### Text shown
------------------------

Age, geochemical characteristics and petrogenesis of Late Cenozoic intraplate alkali basalts in the Lut–Sistan region, eastern Iran

Miocene to Quaternary alkali basalts in the Lut–Sistan region, eastern Iran are spatially associated with two active, N–S-trending dextral strike–slip fault systems in the region, i.e., the Neh faults in the Sistan suture zone and the Nayband fault ~ 200 km further to the west in the Lut block. Here, we present new 40Ar/39Ar ages, geochemical and Sr–Nd isotopic data for these rocks to decipher the petrogenetic processes responsible for their formation and regional tectonic implications. Our new ages indicate that the volcanism commenced at ~ 14 Ma in the western Lut region and ~ 11 Ma in the northern Sistan suture zone. The rocks are composed dominantly of hawaiites and mugearites with minor basanites and basaltic andesites. Petrographic observations and major and trace elemental variations suggest that the alkali basalts underwent variable fractionation of olivine, clinopyroxene and Fe–Ti oxides. Chondrite-normalized rare earth element and mantle-normalized trace element patterns of these rocks largely resemble those of ocean island basalts. High εNd(t) (+ 1.4 to + 3.6), low to moderate initial Sr isotopic ratios (0.7047–0.7073), and trace element ratios indicate that crustal contamination was insignificant in the petrogenesis. The rocks have neither geochemical features pointing to residual hornblende or phlogopite, nor arc-related signatures characteristic of the Iranian sub-continental lithospheric mantle. Thus, the alkali basalts most likely have asthenospheric origin. Modeling of REE suggests that they could have formed by low degrees of partial melting (~ 3–10%) of an enriched mantle source at garnet-stable depths. We propose that the east Iranian alkali basaltic volcanism was triggered by asthenospheric upwelling in an extensional setting, presumably caused by delamination of thickened lithospheric root following the Late Cretaceous collision between the Lut and Afghan continental blocks. Our results imply that two contrasting tectonic regimes coexist in Iran since the Middle Miocene, i.e., extensional in eastern and compressional in southwestern Iran.

------------------------

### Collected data
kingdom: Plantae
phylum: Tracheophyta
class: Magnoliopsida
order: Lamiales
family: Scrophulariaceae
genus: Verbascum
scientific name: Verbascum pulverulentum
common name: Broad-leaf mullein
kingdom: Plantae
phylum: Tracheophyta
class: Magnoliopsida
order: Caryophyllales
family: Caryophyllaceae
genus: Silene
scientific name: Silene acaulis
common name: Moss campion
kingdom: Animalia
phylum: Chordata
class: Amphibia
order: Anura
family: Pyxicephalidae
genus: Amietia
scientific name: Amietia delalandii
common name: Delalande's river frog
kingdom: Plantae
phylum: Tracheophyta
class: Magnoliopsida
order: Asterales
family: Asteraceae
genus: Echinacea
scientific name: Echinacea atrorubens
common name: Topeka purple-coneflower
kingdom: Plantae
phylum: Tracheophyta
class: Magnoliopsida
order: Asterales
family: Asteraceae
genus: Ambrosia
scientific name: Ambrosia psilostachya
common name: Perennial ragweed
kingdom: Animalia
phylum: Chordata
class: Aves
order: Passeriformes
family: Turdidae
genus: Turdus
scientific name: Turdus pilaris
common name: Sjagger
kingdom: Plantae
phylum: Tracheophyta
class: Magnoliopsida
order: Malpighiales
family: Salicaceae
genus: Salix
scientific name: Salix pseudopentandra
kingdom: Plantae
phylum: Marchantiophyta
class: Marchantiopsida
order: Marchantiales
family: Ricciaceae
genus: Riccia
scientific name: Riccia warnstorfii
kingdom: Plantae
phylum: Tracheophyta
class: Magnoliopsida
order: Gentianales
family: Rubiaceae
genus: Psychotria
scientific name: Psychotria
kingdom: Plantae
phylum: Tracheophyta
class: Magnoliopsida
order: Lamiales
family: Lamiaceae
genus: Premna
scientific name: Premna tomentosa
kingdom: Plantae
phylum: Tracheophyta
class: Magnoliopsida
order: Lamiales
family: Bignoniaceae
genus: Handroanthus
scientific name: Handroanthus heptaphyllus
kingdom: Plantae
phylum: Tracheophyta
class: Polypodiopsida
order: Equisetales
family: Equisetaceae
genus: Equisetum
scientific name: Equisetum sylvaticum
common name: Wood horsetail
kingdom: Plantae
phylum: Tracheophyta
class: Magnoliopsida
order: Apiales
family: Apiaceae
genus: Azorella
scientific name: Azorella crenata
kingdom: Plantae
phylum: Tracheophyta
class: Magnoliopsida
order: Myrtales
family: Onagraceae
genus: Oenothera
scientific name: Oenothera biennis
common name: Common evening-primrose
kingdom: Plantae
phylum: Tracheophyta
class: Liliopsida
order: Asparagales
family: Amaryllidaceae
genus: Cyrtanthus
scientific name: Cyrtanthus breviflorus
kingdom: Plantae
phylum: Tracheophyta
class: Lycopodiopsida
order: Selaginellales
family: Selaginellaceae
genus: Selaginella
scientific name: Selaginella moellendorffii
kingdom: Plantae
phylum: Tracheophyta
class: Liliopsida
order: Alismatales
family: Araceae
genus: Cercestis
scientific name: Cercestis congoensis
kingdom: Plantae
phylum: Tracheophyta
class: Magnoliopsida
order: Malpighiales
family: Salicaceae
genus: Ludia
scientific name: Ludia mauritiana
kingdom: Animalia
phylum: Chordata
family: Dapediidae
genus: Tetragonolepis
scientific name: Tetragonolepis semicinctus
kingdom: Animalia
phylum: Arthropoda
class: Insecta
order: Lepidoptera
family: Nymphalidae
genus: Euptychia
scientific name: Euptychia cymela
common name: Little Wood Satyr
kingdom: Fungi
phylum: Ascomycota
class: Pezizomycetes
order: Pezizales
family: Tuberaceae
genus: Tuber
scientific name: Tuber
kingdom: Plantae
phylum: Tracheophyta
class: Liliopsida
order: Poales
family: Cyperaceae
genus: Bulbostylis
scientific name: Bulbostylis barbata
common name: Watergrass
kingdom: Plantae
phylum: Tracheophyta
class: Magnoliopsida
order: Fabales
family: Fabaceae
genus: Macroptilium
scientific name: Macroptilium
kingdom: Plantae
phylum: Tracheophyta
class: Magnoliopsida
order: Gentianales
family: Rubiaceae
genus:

------------------------

### Activity
Condense the paragraph of the Lut–Sistan basalts text that begins "Miocene to Quaternary alkali basalts" into a bulleted list that keeps its main facts.

### Solution to the exercise
- Miocene to Quaternary alkali basalts in the Lut–Sistan region of eastern Iran lie along two active N–S dextral strike–slip fault systems: the Neh faults in the Sistan suture zone and the Nayband fault, about 200 km west in the Lut block.
- New 40Ar/39Ar ages, geochemical data and Sr–Nd isotopic data were used to study how these rocks formed and what they imply for regional tectonics.
- Volcanism began at about 14 Ma in the western Lut region and about 11 Ma in the northern Sistan suture zone.
- The rocks are mainly hawaiites and mugearites, with minor basanites and basaltic andesites.
- They underwent variable fractionation of olivine, clinopyroxene and Fe–Ti oxides.
- Their rare earth and trace element patterns largely resemble those of ocean island basalts.
- High εNd(t) (+1.4 to +3.6), low to moderate initial Sr ratios (0.7047–0.7073) and trace element ratios show insignificant crustal contamination.
- They show no signs of residual hornblende or phlogopite and no arc-related signatures of the Iranian sub-continental lithospheric mantle, so they most likely came from the asthenosphere.
- REE modeling suggests low-degree partial melting (about 3–10%) of an enriched mantle source at garnet-stable depths.
- The volcanism was probably triggered by asthenospheric upwelling in an extensional setting, presumably after a thickened lithospheric root delaminated following the Late Cretaceous collision of the Lut and Afghan blocks.
- Since the Middle Miocene, eastern Iran has been extensional while southwestern Iran has been compressional.